Sasol lets contract for South African downstream assets
Sasol Ltd. has let a contract to John Wood Group PLC to serve as an engineering partner under a 5-year partnership framework agreement to support Sasol South Africa (Pty) Ltd.’s portfolio of assets—including its refining and chemicals businesses—across South Africa.
As part of the agreement, Wood will provide integrated services to Sasol ranging from feasibility studies and front-end engineering design through to engineering, procurement, and construction as part of Sasol’s plan to maximize efficiency and drive long-term sustainability of its operations, Wood said on Apr. 29.
Wood will execute yet-to-be-identified projects under the agreement from its South African regional office and on-site project teams with support from the service provider’s global capital projects and technical consulting teams.
A value of the contract was not disclosed.
Sasol’s South African downstream businesses include the Sasol-Total SA jointly owned National Petroleum Refiners of South Africa (Pty) Ltd. (Natref) 108,000-b/d refinery in Sasolburg, South Africa, as well as its wholly owned Secunda Synfuels Operations (SSO), which is the world’s only commercial coal-based synthetic fuels manufacturing site to synthesis gas (syngas) through coal gasification and natural gas reforming. Both the Natref and SSO operations have experienced interruptions amid reduced regional demand resulting from measures aimed at reducing the spread of coronavirus (COVID-19).
TRANSPORTATION Quick Takes
Freeport LNG Train 3 begins commercial operation
Freeport LNG Development LP’s liquefaction plant on Quintana Island in Freeport, Tex., began commercial operation of its 4.64-million tonne/year (tpy) Train 3.
Final commissioning was reached in March (OGJ Online, Mar. 10, 2020).
Zachry Group, as Freeport’s contracting joint-venture lead, partnered with McDermott International Inc. for the project’s pre-front end engineering and design (FEED) in 2011, followed by FEED work for Trains 1 and 2. Chiyoda International Corp. joined the joint venture for work related to Train 3. Project scope includes three pre-treatment trains, a liquefaction plant with three trains, a second loading berth, and a 165,000-cu m full containment LNG storage tank.
The Freeport LNG facility, now in full commercial operation, incorporates the largest electric motor-driven refrigeration compressors in the world.
Freeport last year received US Federal Energy Regulatory Commission approval for Train 4 (OGJ Online, May 17, 2019), which will increase total capacity to 20 million tpy.
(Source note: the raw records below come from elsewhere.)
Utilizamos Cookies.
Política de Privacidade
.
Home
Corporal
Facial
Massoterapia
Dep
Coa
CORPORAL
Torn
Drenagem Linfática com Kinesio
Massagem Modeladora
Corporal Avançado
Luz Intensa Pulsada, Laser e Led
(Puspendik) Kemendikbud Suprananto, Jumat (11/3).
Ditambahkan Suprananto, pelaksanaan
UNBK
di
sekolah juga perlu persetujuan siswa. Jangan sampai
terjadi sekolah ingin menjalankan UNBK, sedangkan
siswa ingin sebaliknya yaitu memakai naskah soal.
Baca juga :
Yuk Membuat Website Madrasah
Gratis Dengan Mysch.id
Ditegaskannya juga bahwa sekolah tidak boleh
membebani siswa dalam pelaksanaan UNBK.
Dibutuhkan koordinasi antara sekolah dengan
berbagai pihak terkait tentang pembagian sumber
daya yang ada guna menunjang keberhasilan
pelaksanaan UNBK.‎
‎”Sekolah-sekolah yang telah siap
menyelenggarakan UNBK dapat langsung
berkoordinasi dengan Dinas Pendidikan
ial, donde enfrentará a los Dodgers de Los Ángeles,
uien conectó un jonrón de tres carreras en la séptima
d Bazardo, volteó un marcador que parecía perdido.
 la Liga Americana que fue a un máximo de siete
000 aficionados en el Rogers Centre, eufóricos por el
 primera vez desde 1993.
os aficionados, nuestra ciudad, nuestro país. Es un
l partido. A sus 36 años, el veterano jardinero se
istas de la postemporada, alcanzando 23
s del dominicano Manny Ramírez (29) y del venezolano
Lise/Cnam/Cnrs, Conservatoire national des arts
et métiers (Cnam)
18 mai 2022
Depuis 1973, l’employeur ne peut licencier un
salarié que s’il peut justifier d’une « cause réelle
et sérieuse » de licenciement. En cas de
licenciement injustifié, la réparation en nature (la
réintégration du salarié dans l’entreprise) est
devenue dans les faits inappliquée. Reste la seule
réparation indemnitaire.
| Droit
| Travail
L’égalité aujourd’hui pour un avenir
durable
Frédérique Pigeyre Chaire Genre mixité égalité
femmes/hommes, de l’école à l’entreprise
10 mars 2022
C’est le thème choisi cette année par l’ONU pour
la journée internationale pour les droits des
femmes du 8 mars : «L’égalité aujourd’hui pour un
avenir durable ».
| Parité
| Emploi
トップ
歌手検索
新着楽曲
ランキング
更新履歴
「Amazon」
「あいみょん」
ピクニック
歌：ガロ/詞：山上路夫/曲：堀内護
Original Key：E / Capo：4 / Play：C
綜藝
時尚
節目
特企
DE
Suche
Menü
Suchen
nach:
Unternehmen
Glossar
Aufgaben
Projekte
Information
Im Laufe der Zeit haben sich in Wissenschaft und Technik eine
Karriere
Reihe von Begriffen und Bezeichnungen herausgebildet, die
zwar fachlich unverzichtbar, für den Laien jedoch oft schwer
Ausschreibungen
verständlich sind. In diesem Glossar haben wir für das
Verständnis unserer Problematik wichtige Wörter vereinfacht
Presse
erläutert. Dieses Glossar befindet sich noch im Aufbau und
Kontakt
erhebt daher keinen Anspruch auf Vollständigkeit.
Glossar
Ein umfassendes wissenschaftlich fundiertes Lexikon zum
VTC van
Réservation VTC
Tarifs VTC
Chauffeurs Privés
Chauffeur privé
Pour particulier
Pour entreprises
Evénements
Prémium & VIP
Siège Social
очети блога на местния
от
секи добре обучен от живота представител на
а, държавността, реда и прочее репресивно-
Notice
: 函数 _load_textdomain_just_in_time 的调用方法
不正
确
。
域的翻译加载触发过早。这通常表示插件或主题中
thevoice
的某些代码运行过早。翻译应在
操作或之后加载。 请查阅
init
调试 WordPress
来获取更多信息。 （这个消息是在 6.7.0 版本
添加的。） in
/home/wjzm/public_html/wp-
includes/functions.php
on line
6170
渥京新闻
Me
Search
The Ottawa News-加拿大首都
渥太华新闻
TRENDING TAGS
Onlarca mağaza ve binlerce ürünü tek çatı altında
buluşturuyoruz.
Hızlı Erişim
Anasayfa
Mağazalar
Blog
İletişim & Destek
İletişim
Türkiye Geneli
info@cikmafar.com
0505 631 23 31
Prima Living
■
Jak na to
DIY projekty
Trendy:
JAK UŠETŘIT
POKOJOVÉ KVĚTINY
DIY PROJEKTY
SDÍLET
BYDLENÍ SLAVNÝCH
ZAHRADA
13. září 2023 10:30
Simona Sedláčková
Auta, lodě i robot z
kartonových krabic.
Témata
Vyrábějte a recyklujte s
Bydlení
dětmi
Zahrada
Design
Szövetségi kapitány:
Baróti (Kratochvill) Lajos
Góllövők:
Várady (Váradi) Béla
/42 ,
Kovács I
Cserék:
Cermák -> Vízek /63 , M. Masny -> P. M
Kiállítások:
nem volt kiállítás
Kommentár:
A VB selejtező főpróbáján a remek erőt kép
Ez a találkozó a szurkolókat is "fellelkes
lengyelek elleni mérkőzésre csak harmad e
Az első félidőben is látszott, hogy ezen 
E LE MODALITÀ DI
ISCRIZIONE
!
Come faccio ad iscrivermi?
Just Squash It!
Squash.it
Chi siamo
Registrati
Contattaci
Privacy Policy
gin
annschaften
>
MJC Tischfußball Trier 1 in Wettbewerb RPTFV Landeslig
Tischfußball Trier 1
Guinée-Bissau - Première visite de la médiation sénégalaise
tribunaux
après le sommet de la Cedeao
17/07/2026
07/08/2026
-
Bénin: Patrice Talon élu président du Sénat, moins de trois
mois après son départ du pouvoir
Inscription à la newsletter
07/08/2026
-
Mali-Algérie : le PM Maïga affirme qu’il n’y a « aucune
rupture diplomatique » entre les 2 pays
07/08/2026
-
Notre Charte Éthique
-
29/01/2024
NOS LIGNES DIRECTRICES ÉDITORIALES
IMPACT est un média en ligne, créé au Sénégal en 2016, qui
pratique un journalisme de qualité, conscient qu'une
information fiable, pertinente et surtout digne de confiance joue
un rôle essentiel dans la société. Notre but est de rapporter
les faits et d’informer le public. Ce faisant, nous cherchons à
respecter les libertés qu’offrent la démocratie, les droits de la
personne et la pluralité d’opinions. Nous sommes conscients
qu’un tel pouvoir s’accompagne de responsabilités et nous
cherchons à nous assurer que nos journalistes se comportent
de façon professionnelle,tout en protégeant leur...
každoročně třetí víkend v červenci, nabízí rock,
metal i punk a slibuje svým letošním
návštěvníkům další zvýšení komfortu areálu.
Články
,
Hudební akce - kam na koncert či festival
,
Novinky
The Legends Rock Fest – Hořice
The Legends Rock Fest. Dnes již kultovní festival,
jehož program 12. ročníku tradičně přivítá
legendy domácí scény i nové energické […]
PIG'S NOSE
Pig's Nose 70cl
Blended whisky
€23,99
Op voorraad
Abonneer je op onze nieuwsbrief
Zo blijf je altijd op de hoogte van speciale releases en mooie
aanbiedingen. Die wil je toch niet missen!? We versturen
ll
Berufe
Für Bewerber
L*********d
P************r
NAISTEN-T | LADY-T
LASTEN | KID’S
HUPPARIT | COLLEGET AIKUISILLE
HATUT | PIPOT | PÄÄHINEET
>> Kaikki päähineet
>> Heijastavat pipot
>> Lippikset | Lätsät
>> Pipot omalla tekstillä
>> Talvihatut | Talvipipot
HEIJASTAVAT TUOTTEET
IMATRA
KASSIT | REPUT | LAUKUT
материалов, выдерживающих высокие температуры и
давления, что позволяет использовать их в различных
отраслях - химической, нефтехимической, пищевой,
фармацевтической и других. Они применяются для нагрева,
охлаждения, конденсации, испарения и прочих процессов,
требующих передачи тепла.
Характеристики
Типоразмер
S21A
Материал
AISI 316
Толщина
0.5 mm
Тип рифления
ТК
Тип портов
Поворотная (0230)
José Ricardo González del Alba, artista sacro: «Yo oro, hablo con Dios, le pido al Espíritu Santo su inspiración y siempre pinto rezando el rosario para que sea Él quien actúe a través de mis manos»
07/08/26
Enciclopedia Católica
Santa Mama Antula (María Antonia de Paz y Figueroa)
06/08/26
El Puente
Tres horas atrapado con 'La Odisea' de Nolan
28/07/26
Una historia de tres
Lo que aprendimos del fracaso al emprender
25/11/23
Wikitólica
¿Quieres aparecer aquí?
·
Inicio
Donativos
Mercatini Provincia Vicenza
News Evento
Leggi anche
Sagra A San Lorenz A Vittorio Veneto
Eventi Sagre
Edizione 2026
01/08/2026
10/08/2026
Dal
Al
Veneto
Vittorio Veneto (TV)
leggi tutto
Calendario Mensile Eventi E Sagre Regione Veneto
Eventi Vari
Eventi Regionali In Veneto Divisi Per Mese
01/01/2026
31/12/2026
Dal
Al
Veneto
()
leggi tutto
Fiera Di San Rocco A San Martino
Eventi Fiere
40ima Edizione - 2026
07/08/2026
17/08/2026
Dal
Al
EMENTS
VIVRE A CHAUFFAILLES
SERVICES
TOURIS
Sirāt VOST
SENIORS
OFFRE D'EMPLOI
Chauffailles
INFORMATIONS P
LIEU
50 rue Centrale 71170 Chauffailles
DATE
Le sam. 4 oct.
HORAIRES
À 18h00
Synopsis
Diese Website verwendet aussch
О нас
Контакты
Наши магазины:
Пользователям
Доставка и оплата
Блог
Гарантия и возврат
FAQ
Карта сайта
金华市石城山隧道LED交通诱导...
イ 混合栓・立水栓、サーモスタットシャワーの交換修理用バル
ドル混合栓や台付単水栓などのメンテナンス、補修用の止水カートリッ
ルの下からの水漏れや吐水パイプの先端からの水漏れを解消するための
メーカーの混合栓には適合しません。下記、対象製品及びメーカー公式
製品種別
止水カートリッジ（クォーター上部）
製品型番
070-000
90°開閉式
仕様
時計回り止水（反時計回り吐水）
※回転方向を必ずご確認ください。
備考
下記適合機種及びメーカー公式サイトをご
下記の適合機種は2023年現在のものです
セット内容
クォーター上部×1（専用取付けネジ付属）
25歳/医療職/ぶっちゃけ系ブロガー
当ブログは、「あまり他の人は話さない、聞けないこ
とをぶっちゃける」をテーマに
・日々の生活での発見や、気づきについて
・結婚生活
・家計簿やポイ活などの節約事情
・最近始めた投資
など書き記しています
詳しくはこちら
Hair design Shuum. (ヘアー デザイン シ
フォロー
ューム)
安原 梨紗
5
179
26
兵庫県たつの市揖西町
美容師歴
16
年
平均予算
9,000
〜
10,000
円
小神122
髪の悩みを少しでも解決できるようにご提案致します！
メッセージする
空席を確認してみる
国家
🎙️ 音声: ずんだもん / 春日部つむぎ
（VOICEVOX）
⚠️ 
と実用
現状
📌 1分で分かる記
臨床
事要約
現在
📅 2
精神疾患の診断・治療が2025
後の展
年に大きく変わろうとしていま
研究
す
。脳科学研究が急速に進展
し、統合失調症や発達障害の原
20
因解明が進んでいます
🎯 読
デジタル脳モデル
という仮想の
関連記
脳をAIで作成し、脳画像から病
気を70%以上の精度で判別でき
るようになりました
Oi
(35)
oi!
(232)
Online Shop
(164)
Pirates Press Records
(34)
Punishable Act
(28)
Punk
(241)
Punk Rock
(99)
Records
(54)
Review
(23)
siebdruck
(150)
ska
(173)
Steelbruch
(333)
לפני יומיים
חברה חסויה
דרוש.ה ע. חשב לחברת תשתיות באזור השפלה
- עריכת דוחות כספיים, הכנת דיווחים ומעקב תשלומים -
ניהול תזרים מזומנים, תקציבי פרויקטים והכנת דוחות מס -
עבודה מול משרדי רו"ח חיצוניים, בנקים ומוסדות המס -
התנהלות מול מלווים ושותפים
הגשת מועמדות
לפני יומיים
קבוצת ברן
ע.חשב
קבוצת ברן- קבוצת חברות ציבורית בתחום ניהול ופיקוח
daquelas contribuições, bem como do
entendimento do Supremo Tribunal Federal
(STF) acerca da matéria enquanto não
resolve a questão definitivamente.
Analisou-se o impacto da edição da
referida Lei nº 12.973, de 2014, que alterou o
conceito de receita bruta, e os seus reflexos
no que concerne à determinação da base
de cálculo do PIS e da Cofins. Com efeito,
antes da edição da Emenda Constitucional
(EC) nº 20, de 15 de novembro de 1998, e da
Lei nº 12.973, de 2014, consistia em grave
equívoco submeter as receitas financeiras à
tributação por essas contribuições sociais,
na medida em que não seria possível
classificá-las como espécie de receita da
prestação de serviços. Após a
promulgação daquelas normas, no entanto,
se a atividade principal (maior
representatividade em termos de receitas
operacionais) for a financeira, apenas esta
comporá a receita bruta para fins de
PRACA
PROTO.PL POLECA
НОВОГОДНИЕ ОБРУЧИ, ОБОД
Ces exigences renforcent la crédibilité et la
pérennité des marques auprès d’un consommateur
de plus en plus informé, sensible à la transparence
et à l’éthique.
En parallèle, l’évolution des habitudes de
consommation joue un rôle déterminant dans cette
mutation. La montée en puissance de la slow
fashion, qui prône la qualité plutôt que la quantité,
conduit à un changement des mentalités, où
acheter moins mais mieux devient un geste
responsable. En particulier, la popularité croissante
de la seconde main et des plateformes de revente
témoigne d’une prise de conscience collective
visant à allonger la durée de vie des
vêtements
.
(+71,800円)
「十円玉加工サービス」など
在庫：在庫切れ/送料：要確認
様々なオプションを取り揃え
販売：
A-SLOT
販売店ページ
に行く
Train 4 is expected to start operations in 2023.
Midcoast awards Siemens CJ Express expansion contract
Midcoast Energy LLC awarded Siemens Gas and Power a contract to supply two SGT-400 gas turbine compression packages for its 150-mile, 36-in. OD CJ Express pipeline expansion project in east Texas. WHC Energy Services, supported by Universal Pegasus International, will be the engineering, procurement, and contracting (EPC) provider for the pipeline expansion project.
Siemens Gas and Power will supply two SGT-400 mechanical-drive compression packages capable of producing a total of 39,000-hp for an expansion at an existing compression station. The SGT-400 gas turbines will be built at the company’s plant in Olean, NY. The first gas turbine compression trains will be shipped later in 2020 to support the planned early-2021 start of commercial operations by CJ Express.
Midcoast in February 2020 entered into definitive, long-term anchor shipper agreements in support of CJ Express, which adds compression and pipeline to Midcoast’s existing East Texas pipeline system. The expansion will increase gathering capabilities in the Shelby trough area of the Haynesville shale and increase Midcoast’s Clarity pipeline capacity to Gulf Coast demand centers to about 1 bcfd.
CJ Express will begin in San Augustine County, Tex., and run south to an interconnect with Clarity in Hardin County, Tex. (OGJ Online, Feb. 26, 2020).